January 2018 was a moment when investors went all in, celebrating the just-passed corporate tax cut that had been incrementally priced in for many months. Shortly thereafter I called it the moment of “peak happiness” for the bull market, and it remained so.

Sudden stress in the market for volatility instruments then coincided with stirrings of trade hostilities to trigger a fast 10% correction, a months-long sideways trading range, a summertime marginal new high and then a fourth-quarter collapse to seal a down year, even as the economy performed quite well the entire time.

This is not anything like a prediction for a rerun of that exact experience. As noted here a couple of weeks ago, not every rally needs to feed of pervasive pessimism to keep going. The early-cycle recovery forces at work now are not the same as the mature-expansion/Fed-tightening backdrop of 2018.

And the year preceding January 2018 had been one of the strongest and most hypnotically calm in recent memory — not like 2020, with its melt-up/meltdown/phoenix-rising pattern.

So, it could well be early to sound loud alarms about investor belief spilling into “over-belief” in good things to come.

Threshold rising for what can lift market

Still, when markets have already feasted on a run of better-than-expected news and the crowd broadly believes next year will be a good one, the threshold rises for what amounts to market-friendly developments and something (Who knows what?) often comes along to challenge the happy consensus, at least temporarily.

In previous Decembers when the indexes and sentiment have seemed overstretched and yet the market kept rising (2014, 2017, 2019), corrections of various severity followed in the first quarter of the following year, notes technical strategist Chris Verrone of Strategas Research.

On a practical basis now, it suggests investors remain aware of just how much of a cyclical rebound has already been factored into areas of the market and into individual stocks.  

The recent broadening out of the market from huge, indomitable growth stocks into smaller, laggard, less popular and more cyclical stocks has been pitched as the mark of a healthy tape with positive economic implications. And, sure. But the trick becomes sorting out when prices have arrived at a point where they embed a very good recovery.

Looking at the industrial sector of the S&P 500, the forward price/earnings ratio is well above the past decade’s range, both on an absolute and relative basis. For sure, this reflects depressed near-term earnings due to Covid interruptions and the impairment of Boeing‘s business. But suffice it to say it is not news to the market that global manufacturing is on an upswing into next year.

Or consider Walt Disney, whose shares last week briefly returned to their record-high price from almost exactly a year ago, in a fresh burst of optimism around its streaming-video strategy.

The stock is now both a favorite “stay-at-home” play given subscription growth in Disney+ and a central “reopening” proxy given its theme-park business. Great company, weathering the tough times well with stellar brands and solid long-term consumer-retention strategy.

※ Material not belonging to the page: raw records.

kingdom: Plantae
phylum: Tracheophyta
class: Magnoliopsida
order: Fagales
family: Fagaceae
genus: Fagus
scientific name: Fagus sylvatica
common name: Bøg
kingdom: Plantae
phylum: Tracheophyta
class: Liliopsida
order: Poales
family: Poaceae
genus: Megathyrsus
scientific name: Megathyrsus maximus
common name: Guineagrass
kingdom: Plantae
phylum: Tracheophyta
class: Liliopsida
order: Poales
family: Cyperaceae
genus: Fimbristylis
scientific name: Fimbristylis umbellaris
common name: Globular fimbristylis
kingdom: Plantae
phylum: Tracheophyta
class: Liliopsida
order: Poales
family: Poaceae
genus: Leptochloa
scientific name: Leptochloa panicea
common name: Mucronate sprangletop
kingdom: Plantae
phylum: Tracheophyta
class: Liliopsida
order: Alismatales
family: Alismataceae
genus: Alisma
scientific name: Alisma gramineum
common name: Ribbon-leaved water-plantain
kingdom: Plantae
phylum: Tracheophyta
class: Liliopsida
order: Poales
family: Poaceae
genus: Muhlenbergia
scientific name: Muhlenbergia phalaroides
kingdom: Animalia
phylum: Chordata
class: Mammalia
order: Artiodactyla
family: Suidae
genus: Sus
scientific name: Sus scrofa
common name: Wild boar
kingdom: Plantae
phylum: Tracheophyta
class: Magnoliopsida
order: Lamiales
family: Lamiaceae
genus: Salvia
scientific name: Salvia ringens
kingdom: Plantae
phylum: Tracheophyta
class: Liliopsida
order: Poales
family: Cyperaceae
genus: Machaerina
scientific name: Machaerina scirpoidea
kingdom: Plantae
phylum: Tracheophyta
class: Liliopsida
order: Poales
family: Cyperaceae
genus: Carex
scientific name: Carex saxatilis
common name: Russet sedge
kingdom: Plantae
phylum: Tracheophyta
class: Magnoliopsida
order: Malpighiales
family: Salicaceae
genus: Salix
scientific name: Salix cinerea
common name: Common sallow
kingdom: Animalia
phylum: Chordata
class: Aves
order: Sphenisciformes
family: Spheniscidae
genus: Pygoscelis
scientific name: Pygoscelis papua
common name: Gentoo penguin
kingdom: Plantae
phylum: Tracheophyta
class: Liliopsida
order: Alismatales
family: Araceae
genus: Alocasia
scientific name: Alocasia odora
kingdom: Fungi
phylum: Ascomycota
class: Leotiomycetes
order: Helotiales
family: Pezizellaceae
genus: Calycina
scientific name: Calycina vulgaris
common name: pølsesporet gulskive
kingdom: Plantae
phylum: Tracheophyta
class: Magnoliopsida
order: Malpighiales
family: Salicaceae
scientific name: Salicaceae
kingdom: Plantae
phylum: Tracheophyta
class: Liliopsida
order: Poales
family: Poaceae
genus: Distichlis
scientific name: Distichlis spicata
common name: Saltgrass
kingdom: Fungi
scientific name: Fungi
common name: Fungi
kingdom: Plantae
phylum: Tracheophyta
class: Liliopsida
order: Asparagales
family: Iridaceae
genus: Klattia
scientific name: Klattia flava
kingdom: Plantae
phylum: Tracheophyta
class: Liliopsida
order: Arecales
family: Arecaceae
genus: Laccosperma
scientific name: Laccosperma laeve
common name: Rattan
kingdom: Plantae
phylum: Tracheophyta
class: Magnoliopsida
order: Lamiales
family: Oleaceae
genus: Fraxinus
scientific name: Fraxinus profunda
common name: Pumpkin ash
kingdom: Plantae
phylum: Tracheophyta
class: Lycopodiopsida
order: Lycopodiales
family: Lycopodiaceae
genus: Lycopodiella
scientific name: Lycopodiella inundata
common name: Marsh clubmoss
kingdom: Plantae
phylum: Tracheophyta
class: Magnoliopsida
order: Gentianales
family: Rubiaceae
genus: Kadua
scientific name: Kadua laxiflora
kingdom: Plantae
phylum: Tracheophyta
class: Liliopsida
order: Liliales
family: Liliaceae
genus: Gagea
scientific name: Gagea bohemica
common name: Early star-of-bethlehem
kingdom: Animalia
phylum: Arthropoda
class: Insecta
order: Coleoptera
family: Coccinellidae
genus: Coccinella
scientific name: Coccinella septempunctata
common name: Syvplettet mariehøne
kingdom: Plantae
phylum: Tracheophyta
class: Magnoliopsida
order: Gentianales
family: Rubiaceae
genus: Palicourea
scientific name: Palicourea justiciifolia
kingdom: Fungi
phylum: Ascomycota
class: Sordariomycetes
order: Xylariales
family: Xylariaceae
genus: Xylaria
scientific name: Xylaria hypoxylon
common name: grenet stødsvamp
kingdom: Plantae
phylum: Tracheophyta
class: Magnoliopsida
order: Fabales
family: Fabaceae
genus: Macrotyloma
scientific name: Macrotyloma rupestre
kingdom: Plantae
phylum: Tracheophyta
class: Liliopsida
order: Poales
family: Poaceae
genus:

Yet, given the share price and its quite-high debt levels, even if Disney cash flow matches its 2018 peak level soon (a very big if), the company at today’s price is still at a record multiple of enterprise value to cash flow.  If the market is now happy to place a Netflix-type multiple on Disney streaming subscribers to render the historical valuation parameters irrelevant, so be it, but be aware as a buyer that this is implicitly one’s bet.

Again, this does not amount to an indictment of this rally as irrational or doomed. The market has been impressively resilient, rotating among groups in a way that refreshes itself, affirmed by global equity strength, supported by impressively strong credit markets and favored by seasonal tailwinds that are difficult to fight.

Most of the relevant leading indicators based on recent market breadth and cyclical trends suggest attractive returns looking out six or more months, with the short-term less clearly so.

A bull market can be like Tinkerbell, brought alive and lit up indefinitely by audience applause alone. If only there were a way to know when the crowd will tire of clapping.